──────── Data rows

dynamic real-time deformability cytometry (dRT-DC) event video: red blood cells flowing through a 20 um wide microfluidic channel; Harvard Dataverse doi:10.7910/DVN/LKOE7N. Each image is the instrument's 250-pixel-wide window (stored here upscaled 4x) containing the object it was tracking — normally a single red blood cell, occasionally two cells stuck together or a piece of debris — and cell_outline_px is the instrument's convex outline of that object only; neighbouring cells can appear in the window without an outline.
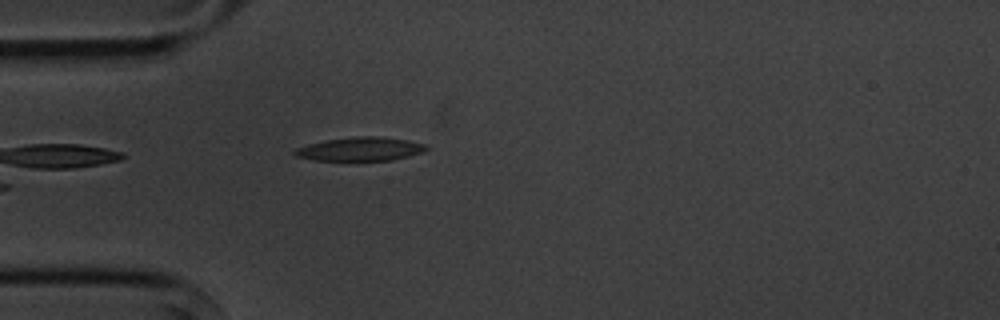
{"species": "common noctule bat (a hibernating species)", "species_latin": "Nyctalus noctula", "temperature_condition": "cold", "stored_images_in_passage": 5, "camera_frame_rate_fps": 3000, "um_per_image_px": 0.085, "animal": {"sex": "male", "body_mass_g": 20.1, "forearm_length_mm": 53.5}, "frame": {"image": 1, "passage_image": 5, "time_ms": 5.667, "image_size_px": [1000, 320], "cell_outline_px": [[428, 148], [424, 152], [392, 160], [316, 160], [296, 156], [292, 152], [296, 148], [308, 144], [328, 140], [356, 136], [380, 136], [408, 140], [428, 144]], "centroid_in_image_um": [30.68, 12.66], "position_along_channel_um": 54.3, "area_um2": 18.09}}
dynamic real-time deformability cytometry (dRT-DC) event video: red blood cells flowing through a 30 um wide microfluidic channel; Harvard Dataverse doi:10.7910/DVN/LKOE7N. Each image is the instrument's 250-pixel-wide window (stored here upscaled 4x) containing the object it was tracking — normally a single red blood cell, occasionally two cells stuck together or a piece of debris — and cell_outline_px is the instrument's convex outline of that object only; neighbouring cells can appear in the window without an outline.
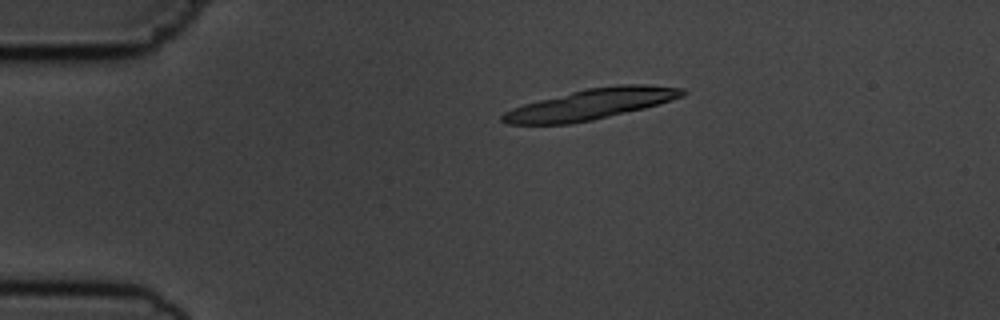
{"species": "common noctule bat (a hibernating species)", "species_latin": "Nyctalus noctula", "temperature_condition": "cold", "stored_images_in_passage": 5, "camera_frame_rate_fps": 3000, "um_per_image_px": 0.085, "animal": {"sex": "male", "body_mass_g": 19.5, "forearm_length_mm": 54.6}, "frame": {"image": 1, "passage_image": 3, "time_ms": 2.333, "image_size_px": [1000, 320], "cell_outline_px": [[688, 92], [684, 96], [672, 100], [644, 108], [592, 120], [572, 124], [508, 124], [500, 120], [500, 116], [504, 112], [512, 108], [524, 104], [588, 88], [616, 84], [648, 84], [684, 88]], "centroid_in_image_um": [50.27, 8.85], "position_along_channel_um": 34.7, "area_um2": 32.08}}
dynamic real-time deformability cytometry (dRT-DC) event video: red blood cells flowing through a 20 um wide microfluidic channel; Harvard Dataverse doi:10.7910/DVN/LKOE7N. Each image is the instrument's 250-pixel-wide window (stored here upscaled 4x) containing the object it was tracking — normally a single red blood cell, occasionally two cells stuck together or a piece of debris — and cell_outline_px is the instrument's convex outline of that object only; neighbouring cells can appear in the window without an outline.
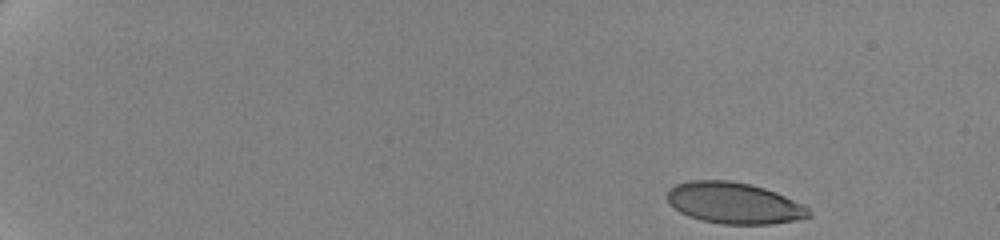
{"species": "human", "species_latin": "Homo sapiens", "temperature_condition": "cold", "stored_images_in_passage": 54, "camera_frame_rate_fps": 3000, "um_per_image_px": 0.085, "donor": {"sex": "female"}, "frame": {"image": 1, "passage_image": 1, "time_ms": 0.0, "image_size_px": [1000, 240], "cell_outline_px": [[812, 216], [796, 220], [772, 224], [720, 224], [700, 220], [688, 216], [680, 212], [668, 204], [668, 192], [676, 184], [688, 180], [728, 180], [748, 184], [764, 188], [776, 192], [804, 204], [808, 208]], "centroid_in_image_um": [62.4, 17.27], "position_along_channel_um": 22.6, "area_um2": 34.16}}
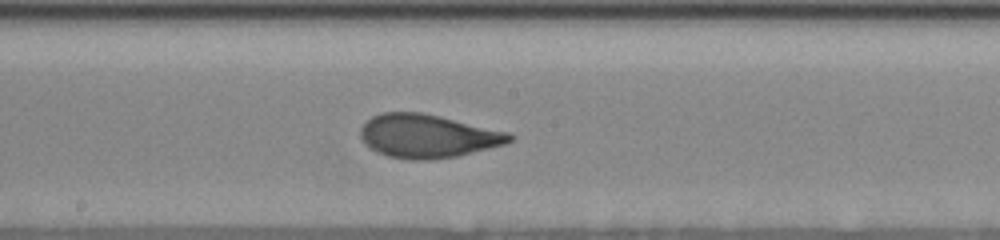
{"frame": {"image": 2, "passage_image": 30, "time_ms": 9.667, "image_size_px": [1000, 240], "cell_outline_px": [[512, 140], [504, 144], [456, 156], [432, 160], [412, 160], [388, 156], [376, 152], [368, 148], [364, 144], [360, 136], [360, 128], [364, 120], [380, 112], [420, 112], [440, 116], [508, 132], [512, 136]], "centroid_in_image_um": [36.26, 11.56], "position_along_channel_um": 211.9, "area_um2": 37.8}}
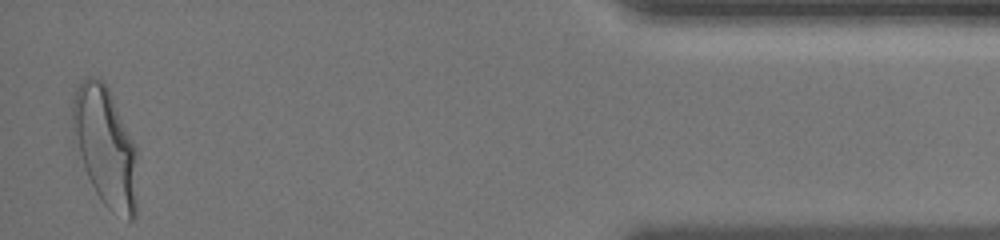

────────────────

> Instructions to follow
Using the data above, write out every line exactly, leaving the images behind.

> Written answer
dynamic real-time deformability cytometry (dRT-DC) event video: red blood cells flowing through a 20 um wide microfluidic channel; Harvard Dataverse doi:10.7910/DVN/LKOE7N. Each image is the instrument's 250-pixel-wide window (stored here upscaled 4x) containing the object it was tracking — normally a single red blood cell, occasionally two cells stuck together or a piece of debris — and cell_outline_px is the instrument's convex outline of that object only; neighbouring cells can appear in the window without an outline.
{"species": "common noctule bat (a hibernating species)", "species_latin": "Nyctalus noctula", "temperature_condition": "cold", "stored_images_in_passage": 5, "camera_frame_rate_fps": 3000, "um_per_image_px": 0.085, "animal": {"sex": "male", "body_mass_g": 20.1, "forearm_length_mm": 53.5}, "frame": {"image": 1, "passage_image": 5, "time_ms": 5.667, "image_size_px": [1000, 320], "cell_outline_px": [[428, 148], [424, 152], [392, 160], [316, 160], [296, 156], [292, 152], [296, 148], [308, 144], [328, 140], [356, 136], [380, 136], [408, 140], [428, 144]], "centroid_in_image_um": [30.68, 12.66], "position_along_channel_um": 54.3, "area_um2": 18.09}}
dynamic real-time deformability cytometry (dRT-DC) event video: red blood cells flowing through a 30 um wide microfluidic channel; Harvard Dataverse doi:10.7910/DVN/LKOE7N. Each image is the instrument's 250-pixel-wide window (stored here upscaled 4x) containing the object it was tracking — normally a single red blood cell, occasionally two cells stuck together or a piece of debris — and cell_outline_px is the instrument's convex outline of that object only; neighbouring cells can appear in the window without an outline.
{"species": "common noctule bat (a hibernating species)", "species_latin": "Nyctalus noctula", "temperature_condition": "cold", "stored_images_in_passage": 5, "camera_frame_rate_fps": 3000, "um_per_image_px": 0.085, "animal": {"sex": "male", "body_mass_g": 19.5, "forearm_length_mm": 54.6}, "frame": {"image": 1, "passage_image": 3, "time_ms": 2.333, "image_size_px": [1000, 320], "cell_outline_px": [[688, 92], [684, 96], [672, 100], [644, 108], [592, 120], [572, 124], [508, 124], [500, 120], [500, 116], [504, 112], [512, 108], [524, 104], [588, 88], [616, 84], [648, 84], [684, 88]], "centroid_in_image_um": [50.27, 8.85], "position_along_channel_um": 34.7, "area_um2": 32.08}}
dynamic real-time deformability cytometry (dRT-DC) event video: red blood cells flowing through a 20 um wide microfluidic channel; Harvard Dataverse doi:10.7910/DVN/LKOE7N. Each image is the instrument's 250-pixel-wide window (stored here upscaled 4x) containing the object it was tracking — normally a single red blood cell, occasionally two cells stuck together or a piece of debris — and cell_outline_px is the instrument's convex outline of that object only; neighbouring cells can appear in the window without an outline.
{"species": "human", "species_latin": "Homo sapiens", "temperature_condition": "cold", "stored_images_in_passage": 54, "camera_frame_rate_fps": 3000, "um_per_image_px": 0.085, "donor": {"sex": "female"}, "frame": {"image": 1, "passage_image": 1, "time_ms": 0.0, "image_size_px": [1000, 240], "cell_outline_px": [[812, 216], [796, 220], [772, 224], [720, 224], [700, 220], [688, 216], [680, 212], [668, 204], [668, 192], [676, 184], [688, 180], [728, 180], [748, 184], [764, 188], [776, 192], [804, 204], [808, 208]], "centroid_in_image_um": [62.4, 17.27], "position_along_channel_um": 22.6, "area_um2": 34.16}}
{"frame": {"image": 2, "passage_image": 30, "time_ms": 9.667, "image_size_px": [1000, 240], "cell_outline_px": [[512, 140], [504, 144], [456, 156], [432, 160], [412, 160], [388, 156], [376, 152], [368, 148], [364, 144], [360, 136], [360, 128], [364, 120], [380, 112], [420, 112], [440, 116], [508, 132], [512, 136]], "centroid_in_image_um": [36.26, 11.56], "position_along_channel_um": 211.9, "area_um2": 37.8}}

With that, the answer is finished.